Q. And then you rode the unbranded Cervelo P4?
A. I just went to the local bike shop and bought it. I said don’t tell anyone. I had to go after hours, and obviously I had to get a lawyer. I said, look, I don’t want to breach the contract, but I am not riding that Orbea, and he said, well, you’ll be in breach…It was costing a fortune. So I just rang them, and he said, I am telling you now I am 100 percent not riding your bike. I know what the legal situation is. You’re going to sue me for breach. I am going to countersue. This is going to go on for ages. In the meantime I think I am going to win something big this year, and it’s going to look bad for you because everyone is going to ask why am I riding this other bike, and so I am going to be forced to vigorously defend myself in public. And I will tell him everything. I’ll make all the emails public. I will make everything public.

I didn’t want to do that. I said, don’t even pay me. While I am riding this other bike I don’t want any of your money. I just don’t want to lose. I don’t want to invest 12 months in my time and my family’s time, 12 months in my daughter’s schooling to come over here. If I lose, then it’s because I am not good enough. I can live with that, but I don’t want to go through what we went through last year. I have been in the wind tunnel. Your bike is shit basically. I don’t mean to be rude, but it is. They wouldn’t do it. They thought I was bluffing. I am like, well, I wouldn’t bluff with my family’s time. So I went and rode the Cervelo. I went and rode it in Vegas [Ironman 70.3 World Championships]. I put black tape on it. And then the lawyers dealt with it, and yeah, it’s a long story.

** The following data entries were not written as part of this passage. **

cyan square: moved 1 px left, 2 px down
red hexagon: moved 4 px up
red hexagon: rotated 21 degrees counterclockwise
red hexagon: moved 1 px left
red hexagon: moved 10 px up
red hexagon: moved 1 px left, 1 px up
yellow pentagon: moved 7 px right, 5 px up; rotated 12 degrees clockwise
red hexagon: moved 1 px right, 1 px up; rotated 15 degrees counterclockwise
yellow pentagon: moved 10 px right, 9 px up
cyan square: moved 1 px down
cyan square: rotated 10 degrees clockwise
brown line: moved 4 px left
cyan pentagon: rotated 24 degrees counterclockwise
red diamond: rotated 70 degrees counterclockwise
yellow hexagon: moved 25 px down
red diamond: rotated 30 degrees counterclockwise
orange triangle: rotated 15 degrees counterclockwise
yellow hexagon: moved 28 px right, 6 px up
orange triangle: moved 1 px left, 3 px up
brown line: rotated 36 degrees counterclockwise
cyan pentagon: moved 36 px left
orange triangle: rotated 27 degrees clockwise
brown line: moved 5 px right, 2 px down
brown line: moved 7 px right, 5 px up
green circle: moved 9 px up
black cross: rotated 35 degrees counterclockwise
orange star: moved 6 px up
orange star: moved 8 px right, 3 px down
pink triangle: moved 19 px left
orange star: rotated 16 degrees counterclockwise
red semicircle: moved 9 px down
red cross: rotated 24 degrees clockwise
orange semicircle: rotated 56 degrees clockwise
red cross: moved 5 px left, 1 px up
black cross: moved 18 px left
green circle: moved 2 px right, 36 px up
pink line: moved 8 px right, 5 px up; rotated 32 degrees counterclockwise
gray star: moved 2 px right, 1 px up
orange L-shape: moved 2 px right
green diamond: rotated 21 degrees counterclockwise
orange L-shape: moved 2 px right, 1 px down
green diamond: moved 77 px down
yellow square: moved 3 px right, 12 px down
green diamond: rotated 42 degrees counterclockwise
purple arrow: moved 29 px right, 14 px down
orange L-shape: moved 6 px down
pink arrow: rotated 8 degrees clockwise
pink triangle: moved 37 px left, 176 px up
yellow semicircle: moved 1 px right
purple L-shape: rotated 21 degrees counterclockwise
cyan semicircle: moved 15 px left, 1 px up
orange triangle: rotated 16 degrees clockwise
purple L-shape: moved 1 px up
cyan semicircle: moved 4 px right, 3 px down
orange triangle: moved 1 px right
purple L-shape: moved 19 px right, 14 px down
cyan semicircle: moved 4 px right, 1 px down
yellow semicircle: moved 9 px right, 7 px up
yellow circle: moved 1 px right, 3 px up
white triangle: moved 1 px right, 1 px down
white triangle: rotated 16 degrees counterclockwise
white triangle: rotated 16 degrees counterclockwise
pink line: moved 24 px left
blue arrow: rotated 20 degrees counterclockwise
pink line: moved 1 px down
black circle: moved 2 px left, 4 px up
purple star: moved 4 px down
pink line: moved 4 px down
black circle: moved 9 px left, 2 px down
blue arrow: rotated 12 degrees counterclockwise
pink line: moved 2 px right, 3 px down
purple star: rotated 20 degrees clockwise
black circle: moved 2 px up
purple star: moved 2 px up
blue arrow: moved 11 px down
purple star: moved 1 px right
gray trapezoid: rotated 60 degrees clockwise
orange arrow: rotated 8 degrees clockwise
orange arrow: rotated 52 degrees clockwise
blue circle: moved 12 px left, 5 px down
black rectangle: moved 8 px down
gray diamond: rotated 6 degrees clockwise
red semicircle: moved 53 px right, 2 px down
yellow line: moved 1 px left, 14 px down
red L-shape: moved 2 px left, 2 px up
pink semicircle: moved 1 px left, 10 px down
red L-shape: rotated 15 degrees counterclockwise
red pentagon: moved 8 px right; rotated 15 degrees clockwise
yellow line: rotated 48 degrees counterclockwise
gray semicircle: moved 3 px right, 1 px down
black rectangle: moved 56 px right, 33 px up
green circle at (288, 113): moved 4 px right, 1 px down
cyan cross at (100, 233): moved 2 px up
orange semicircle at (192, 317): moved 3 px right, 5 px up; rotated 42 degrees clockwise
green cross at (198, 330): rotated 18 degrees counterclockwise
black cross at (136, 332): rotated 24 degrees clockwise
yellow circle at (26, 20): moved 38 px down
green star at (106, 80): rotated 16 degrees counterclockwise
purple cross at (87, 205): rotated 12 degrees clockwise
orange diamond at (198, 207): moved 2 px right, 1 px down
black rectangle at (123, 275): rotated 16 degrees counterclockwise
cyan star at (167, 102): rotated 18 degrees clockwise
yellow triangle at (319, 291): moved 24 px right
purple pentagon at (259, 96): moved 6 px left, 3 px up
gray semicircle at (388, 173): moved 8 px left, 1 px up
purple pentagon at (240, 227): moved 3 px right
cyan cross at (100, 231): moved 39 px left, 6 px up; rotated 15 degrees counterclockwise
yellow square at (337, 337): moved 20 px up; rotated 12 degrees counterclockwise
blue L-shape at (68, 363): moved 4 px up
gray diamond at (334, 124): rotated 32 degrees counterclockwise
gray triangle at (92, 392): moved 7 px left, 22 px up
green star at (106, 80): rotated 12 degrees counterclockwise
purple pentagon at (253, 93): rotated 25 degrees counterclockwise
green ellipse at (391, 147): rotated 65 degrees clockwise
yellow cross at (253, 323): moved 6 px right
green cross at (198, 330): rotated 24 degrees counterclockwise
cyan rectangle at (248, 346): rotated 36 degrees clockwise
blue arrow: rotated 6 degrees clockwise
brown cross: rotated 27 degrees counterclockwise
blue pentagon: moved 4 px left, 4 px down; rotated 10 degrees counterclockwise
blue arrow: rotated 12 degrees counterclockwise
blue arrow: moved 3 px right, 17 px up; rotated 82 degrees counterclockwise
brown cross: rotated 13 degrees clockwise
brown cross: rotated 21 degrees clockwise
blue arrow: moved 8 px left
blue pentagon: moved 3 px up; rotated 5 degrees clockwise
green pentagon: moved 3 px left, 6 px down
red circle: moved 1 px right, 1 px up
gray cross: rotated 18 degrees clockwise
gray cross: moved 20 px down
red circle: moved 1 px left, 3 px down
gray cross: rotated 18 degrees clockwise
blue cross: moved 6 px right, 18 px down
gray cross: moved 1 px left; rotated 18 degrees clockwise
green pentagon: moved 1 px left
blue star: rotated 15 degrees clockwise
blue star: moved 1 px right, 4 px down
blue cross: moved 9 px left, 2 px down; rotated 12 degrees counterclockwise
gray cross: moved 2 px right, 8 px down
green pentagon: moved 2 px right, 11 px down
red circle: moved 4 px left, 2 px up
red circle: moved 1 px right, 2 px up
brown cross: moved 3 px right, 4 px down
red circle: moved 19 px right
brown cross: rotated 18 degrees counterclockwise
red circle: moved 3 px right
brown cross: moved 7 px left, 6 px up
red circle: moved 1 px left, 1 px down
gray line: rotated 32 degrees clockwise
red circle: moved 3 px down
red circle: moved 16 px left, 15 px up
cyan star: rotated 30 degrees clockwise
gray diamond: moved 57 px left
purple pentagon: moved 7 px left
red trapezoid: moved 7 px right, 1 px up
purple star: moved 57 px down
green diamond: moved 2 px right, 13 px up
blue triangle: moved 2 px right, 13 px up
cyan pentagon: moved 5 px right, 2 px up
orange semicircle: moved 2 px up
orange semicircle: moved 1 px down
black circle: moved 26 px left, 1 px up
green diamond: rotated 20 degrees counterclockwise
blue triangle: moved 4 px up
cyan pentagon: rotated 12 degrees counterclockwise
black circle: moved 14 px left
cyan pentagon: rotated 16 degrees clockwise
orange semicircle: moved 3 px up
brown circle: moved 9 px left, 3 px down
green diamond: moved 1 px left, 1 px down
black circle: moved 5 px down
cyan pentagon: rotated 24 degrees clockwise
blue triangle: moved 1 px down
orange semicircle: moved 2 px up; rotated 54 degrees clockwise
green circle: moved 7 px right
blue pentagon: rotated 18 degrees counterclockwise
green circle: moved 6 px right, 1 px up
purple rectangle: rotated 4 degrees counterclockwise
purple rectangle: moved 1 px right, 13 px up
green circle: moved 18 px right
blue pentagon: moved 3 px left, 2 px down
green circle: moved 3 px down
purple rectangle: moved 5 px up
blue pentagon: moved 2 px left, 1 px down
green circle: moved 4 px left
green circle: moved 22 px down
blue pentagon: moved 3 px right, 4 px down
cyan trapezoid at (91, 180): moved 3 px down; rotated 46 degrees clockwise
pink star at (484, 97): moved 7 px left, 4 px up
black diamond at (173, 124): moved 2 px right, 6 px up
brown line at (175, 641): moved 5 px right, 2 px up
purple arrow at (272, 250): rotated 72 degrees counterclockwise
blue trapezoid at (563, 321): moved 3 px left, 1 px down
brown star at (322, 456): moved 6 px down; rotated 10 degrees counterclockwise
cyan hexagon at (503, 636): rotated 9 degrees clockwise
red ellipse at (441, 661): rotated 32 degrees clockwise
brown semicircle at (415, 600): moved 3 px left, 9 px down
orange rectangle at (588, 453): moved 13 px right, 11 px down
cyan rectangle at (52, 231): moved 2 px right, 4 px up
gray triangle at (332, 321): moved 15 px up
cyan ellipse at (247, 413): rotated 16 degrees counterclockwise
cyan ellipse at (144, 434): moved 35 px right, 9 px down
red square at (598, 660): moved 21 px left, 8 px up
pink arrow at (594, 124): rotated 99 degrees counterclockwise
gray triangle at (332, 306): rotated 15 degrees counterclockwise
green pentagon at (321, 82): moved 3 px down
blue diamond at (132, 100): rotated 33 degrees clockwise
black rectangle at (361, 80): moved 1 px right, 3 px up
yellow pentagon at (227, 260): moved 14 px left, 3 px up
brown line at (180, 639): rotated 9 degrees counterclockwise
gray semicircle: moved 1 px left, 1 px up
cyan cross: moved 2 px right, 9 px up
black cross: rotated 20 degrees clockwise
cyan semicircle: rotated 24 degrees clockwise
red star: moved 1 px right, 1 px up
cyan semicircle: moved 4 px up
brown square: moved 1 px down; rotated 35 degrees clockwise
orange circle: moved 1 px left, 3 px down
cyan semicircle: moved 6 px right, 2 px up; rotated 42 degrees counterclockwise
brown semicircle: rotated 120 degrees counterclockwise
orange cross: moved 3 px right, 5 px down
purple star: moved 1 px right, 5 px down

Q. And then you signed with Specialized days before Kona in 2011. Did you get much testing in?
A. I rode it — yeah. The great thing was, the position I had on the Cervelo, I could get the exact same position on the Specialized with the Retul Bike Fit System. Specialized were very aggressive, and they didn’t have to sell me on the aerodynamics. All those bikes are fast, but I just wanted to make sure I could get the same position, and the boys from Retul got my position, and I rode it, and it just felt right from the first ride. It felt like the Cervelo. The Cervelo was a great bike, too. They both were so much better than what I had been riding, but I probably could have got on a tricycle and it would have felt good at that point. But I got on the Cervelo — won that world title. I only rode it for two weeks then got on the Specialized, rode that for two weeks, then won another one, and they just felt so right.

Q. That was a great ride.
A. Yeah, it was a 4:23, then I ran a 2:44. I had a very good day. I was very fit, and in fact I probably should have gone a little quicker. I ran out of salt tablets and cramped up and had to walk at the end, and I was on pace to run a 2:41, so I lost three minutes in like the last three miles, but I had a six- or seven-minute lead. So I mean, you don’t like to finish walking a little bit, but it was a great race. Good memories, apart from getting sued.